Saved data entries:

/---

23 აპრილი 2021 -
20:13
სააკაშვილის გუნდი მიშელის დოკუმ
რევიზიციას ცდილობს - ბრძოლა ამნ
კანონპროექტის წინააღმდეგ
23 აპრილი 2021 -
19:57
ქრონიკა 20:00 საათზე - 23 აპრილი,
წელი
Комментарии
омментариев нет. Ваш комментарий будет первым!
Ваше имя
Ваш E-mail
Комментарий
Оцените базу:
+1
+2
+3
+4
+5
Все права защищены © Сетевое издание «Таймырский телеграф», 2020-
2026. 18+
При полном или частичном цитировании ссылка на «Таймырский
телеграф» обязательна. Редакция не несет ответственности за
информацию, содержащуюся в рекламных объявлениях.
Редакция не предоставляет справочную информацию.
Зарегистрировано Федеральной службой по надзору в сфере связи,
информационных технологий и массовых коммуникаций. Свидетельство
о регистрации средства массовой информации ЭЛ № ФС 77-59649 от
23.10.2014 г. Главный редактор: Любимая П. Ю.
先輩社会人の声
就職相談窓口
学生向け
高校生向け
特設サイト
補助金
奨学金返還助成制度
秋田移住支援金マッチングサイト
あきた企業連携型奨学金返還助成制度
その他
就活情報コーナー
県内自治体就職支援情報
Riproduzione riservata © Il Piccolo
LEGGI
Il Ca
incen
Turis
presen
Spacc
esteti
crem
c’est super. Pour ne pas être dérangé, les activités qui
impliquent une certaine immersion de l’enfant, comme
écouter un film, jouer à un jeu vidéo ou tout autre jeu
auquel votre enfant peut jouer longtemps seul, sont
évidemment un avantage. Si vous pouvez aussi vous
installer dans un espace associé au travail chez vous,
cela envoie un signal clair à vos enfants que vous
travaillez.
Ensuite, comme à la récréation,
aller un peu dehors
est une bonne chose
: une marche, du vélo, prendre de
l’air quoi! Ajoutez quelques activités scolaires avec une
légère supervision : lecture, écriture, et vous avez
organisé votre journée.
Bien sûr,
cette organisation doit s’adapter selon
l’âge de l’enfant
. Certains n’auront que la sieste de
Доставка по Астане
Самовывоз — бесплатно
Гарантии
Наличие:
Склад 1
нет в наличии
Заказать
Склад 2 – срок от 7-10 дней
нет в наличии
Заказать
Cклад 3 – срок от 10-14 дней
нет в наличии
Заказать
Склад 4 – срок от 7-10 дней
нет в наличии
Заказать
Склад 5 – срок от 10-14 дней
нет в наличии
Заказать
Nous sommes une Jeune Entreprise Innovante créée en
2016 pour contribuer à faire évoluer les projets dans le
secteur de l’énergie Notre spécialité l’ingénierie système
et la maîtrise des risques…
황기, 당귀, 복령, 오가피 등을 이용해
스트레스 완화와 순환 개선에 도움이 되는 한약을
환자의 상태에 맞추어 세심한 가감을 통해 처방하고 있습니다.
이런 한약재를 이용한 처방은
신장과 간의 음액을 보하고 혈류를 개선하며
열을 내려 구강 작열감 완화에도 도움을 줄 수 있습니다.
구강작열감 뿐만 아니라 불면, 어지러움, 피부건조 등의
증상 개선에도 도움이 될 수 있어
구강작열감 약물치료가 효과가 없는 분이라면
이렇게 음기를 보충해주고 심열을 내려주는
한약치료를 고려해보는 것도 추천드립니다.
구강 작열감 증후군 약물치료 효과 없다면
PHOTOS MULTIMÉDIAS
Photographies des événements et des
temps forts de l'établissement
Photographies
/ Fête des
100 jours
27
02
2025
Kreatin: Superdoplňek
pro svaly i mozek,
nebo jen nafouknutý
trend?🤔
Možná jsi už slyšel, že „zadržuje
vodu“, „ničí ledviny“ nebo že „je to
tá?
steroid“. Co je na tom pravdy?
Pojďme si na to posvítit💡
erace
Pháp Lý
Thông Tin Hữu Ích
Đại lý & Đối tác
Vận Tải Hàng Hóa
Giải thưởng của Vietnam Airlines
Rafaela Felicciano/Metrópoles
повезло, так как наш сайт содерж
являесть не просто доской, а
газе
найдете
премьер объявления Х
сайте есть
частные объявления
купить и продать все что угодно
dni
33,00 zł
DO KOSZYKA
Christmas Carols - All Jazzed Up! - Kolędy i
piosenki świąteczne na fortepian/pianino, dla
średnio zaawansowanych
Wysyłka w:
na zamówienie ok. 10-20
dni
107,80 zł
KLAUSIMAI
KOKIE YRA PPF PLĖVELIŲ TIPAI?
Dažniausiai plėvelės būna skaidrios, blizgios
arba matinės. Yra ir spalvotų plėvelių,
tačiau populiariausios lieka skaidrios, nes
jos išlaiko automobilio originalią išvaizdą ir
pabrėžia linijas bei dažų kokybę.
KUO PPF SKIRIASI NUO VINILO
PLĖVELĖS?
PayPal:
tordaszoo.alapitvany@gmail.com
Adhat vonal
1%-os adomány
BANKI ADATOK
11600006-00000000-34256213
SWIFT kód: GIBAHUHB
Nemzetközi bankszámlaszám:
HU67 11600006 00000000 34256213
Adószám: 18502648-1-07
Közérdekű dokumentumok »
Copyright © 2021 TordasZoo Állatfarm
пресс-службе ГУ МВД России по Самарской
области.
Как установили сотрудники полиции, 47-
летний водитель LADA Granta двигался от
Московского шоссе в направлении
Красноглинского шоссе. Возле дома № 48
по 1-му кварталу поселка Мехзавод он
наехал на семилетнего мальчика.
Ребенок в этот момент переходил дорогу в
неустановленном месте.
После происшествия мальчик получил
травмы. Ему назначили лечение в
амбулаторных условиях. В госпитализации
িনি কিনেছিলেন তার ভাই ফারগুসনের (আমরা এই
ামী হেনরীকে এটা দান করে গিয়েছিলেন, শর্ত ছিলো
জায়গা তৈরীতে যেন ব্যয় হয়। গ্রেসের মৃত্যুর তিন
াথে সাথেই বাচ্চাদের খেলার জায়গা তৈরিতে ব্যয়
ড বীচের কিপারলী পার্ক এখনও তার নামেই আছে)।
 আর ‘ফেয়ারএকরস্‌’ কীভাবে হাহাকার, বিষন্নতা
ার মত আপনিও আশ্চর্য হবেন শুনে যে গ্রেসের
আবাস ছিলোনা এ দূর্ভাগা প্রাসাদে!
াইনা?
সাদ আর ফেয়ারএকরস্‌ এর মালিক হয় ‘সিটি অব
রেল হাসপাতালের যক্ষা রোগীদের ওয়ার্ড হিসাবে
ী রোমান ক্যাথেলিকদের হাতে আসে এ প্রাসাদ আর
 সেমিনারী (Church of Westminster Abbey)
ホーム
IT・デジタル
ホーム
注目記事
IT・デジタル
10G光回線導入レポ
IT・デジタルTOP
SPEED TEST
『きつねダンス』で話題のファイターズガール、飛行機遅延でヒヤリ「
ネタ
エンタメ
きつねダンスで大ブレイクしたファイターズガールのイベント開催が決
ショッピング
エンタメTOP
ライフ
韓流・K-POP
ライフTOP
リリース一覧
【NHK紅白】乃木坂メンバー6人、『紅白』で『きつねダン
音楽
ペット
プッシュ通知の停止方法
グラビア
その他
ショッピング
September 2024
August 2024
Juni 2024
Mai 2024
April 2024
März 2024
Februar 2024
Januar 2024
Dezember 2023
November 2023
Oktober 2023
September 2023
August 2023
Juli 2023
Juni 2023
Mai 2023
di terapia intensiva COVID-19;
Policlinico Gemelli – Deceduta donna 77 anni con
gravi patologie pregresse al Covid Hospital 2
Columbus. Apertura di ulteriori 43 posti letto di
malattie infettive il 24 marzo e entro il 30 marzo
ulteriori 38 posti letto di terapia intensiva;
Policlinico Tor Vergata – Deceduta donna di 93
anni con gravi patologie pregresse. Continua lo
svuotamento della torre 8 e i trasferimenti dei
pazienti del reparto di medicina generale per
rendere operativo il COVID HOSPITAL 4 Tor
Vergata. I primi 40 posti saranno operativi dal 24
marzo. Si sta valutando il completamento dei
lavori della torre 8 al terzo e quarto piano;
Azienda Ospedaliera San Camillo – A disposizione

\---

# Task prompt
Could you copy every line from the records that has "информацию" in it?

# Response to this task
информацию, содержащуюся в рекламных объявлениях.
Редакция не предоставляет справочную информацию.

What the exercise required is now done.